Problem statement: For the entries below, copy exactly the line that contains "എത്തിപ്പറ്റാൻ സാധ്യത ഉള്ള ആളുകൾ" through the line that contains "terbaik karena daya", both ends included, and exclude all pictures.
Top of Materials provided
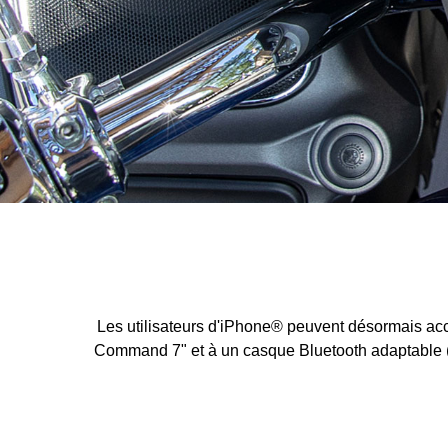
Les utilisateurs d'iPhone® peuvent désormais acc
Command 7" et à un casque Bluetooth adaptable (non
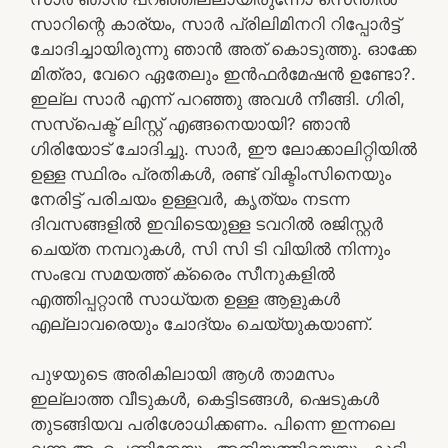
സാറിന്റെ കാര്യം, സാർ പ്രിലിമിനറി റിപ്പോർട്ട്‌
ചോദിച്ചായിരുന്നു ഞാൻ അത് കൊടുത്തു. ഓക്കേ
മിത്രാ, വേറെ ഏതേലും ഇൻഫർമേഷൻ ഉണ്ടോ?.
ഇല്ല സാർ എന്ന് പറഞ്ഞു അവൾ നീങ്ങി. ഗിരി,
സസ്‌പെക്ട് ലിസ്റ്റ് എങ്ങനെയായി? ഞാൻ
ഗിരിയോട് ചോദിച്ചു. സാർ, ഈ ലോക്കാലിറ്റിയിൽ
ഉള്ള സ്ഥിരം പ്രതികൾ, രണ്ട് വിക്ടിംസിനെയും
നേരിട്ട് പരിചയം ഉള്ളവർ, കൃത്യം നടന്ന
ദിവസങ്ങളിൽ ഇവിടെയുള്ള ടവറിൽ രജിസ്റ്റർ
ചെയ്ത നമ്പറുകൾ, സി സി ടി വിയിൽ നിന്നും
സംഭവ സമയത്ത് ക്രൈം സീനുകളിൽ
എത്തിപ്പറ്റാൻ സാധ്യത ഉള്ള ആളുകൾ
എല്ലാവരെയും ചോദ്യം ചെയ്യുകയാണ്.
പുഴയുടെ അരികിലായി ആൾ താമസം
ഇല്ലാത്ത വീടുകൾ, കെട്ടിടങ്ങൾ, ഷെടുകൾ
തുടങ്ങിയവ പരിശോധിക്കണം. പിന്നെ ഇന്നലെ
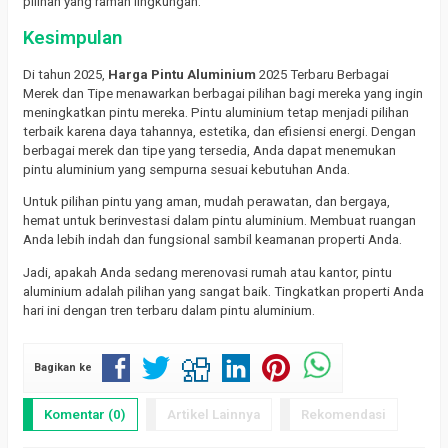
pilihan yang ramah lingkungan.
Kesimpulan
Di tahun 2025,
Harga Pintu Aluminium
2025 Terbaru Berbagai
Merek dan Tipe menawarkan berbagai pilihan bagi mereka yang ingin
meningkatkan pintu mereka. Pintu aluminium tetap menjadi pilihan
terbaik karena daya tahannya, estetika, dan efisiensi energi. Dengan
berbagai merek dan tipe yang tersedia, Anda dapat menemukan
pintu aluminium yang sempurna sesuai kebutuhan Anda.
Untuk pilihan pintu yang aman, mudah perawatan, dan bergaya,
hemat untuk berinvestasi dalam pintu aluminium. Membuat ruangan
Anda lebih indah dan fungsional sambil keamanan properti Anda.
Jadi, apakah Anda sedang merenovasi rumah atau kantor, pintu
aluminium adalah pilihan yang sangat baik. Tingkatkan properti Anda
hari ini dengan tren terbaru dalam pintu aluminium.
Bagikan ke
Komentar (0)
Artikel Lainnya
Rekomendasi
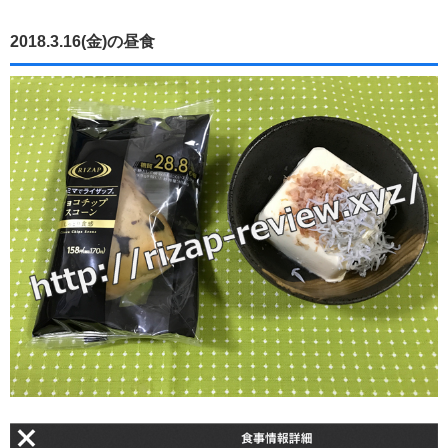
2018.3.16(金)の昼食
Bottom of Materials provided
Written response:
എത്തിപ്പറ്റാൻ സാധ്യത ഉള്ള ആളുകൾ
എല്ലാവരെയും ചോദ്യം ചെയ്യുകയാണ്.
പുഴയുടെ അരികിലായി ആൾ താമസം
ഇല്ലാത്ത വീടുകൾ, കെട്ടിടങ്ങൾ, ഷെടുകൾ
തുടങ്ങിയവ പരിശോധിക്കണം. പിന്നെ ഇന്നലെ
pilihan yang ramah lingkungan.
Kesimpulan
Di tahun 2025,
Harga Pintu Aluminium
2025 Terbaru Berbagai
Merek dan Tipe menawarkan berbagai pilihan bagi mereka yang ingin
meningkatkan pintu mereka. Pintu aluminium tetap menjadi pilihan
terbaik karena daya tahannya, estetika, dan efisiensi energi. Dengan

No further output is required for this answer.